Question

Identify the compound with the smallest percent ionic character. identify the compound with the smallest percent ionic character. hf lif ibr hcl

Answer 1

Answer: IBr has the smallest percentage ionic character amongst the given compounds.

Explanation: Percentage ionic character is calculated by using the formula:

$\%\text{ Ionic character}=[16(\Delta E.N.)+3.5(\Delta E.N.)^2]\%$    ....(1)

where, $\Delta E.N.$ = difference in the electronegativies of the element forming a compound.

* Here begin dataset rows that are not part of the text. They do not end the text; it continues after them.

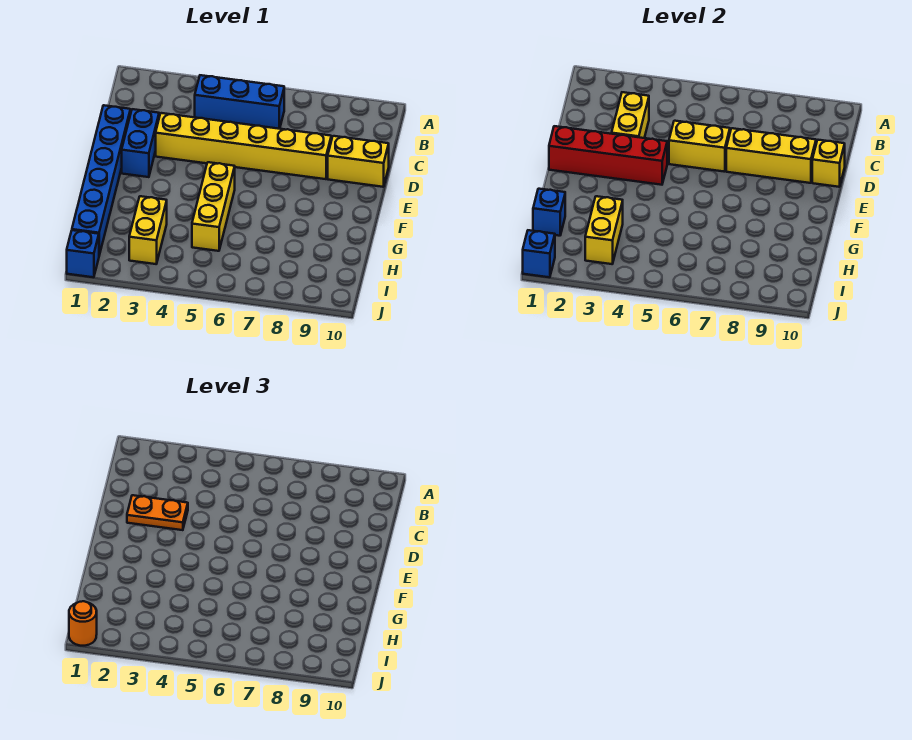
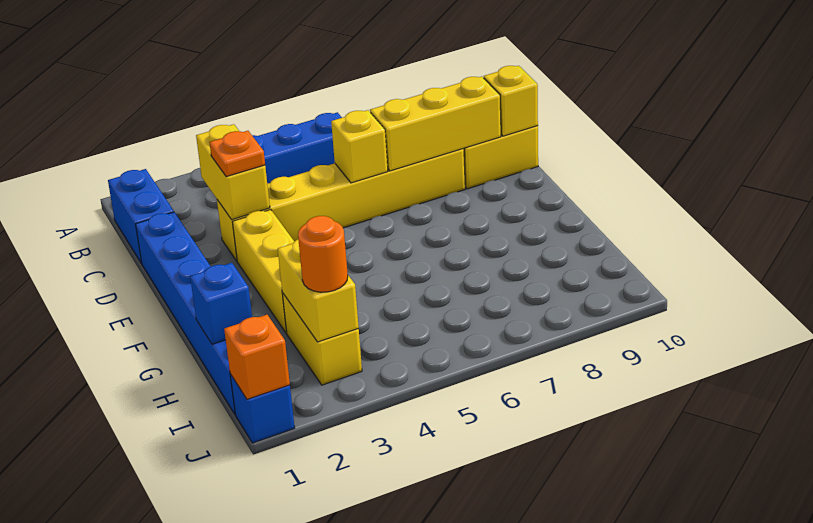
blue 1x2 brick [122,109,159,177] -> blue 1x2 brick moved to [108,169,174,263]
orange 1x2 plate [127,495,188,530] -> orange 1x1 plate [209,131,265,177]
yellow 1x2 brick [669,121,730,172] -> yellow 1x1 brick [331,110,388,183]
red 1x4 brick [549,126,667,185] -> none
yellow 1x3 brick [192,162,235,251] -> yellow 1x3 brick moved to [233,210,294,333]
blue 1x1 brick [523,230,555,277] -> orange 1x1 brick [224,315,290,399]
orange 1x1 round brick [69,601,97,646] -> orange 1x1 round brick moved to [298,216,348,292]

Electronegativity of H = 2.1

Electronegativity of F = 3.98

Electronegativity of Li = 0.98

Electronegativity of I = 2.66

Electronegativity of Br = 2.96

Electronegativity of Cl = 3.16

• For HF

$\Delta E.N.=3.98-2.1=1.88$

Putting this in equation 1, we get:

$\%\text{ Ionic character of HF}=[16(0.188)+3.5(1.88)^2]=42.45\%$

• For LiF

$\Delta E.N.=3.98-0.98=3.00$

Putting this in equation 1, we get:

$\%\text{ Ionic character of HF}=[16(3)+3.5(3)^2]=79.5\%$

• For IBr

$\Delta E.N.=2.96-2.66=0.30$

Putting this in equation 1, we get:

$\%\text{ Ionic character of HF}=[16(0.30)+3.5(0.30)^2]=5.115\%$

• For HCl

$\Delta E.N.=3.16-2.1=1.06$

Putting this in equation 1, we get:

$\%\text{ Ionic character of HF}=[16(1.06)+3.5(1.06)^2]=20.89\%$

From the above calculations, we see that IBr has the smallest percent ionic character.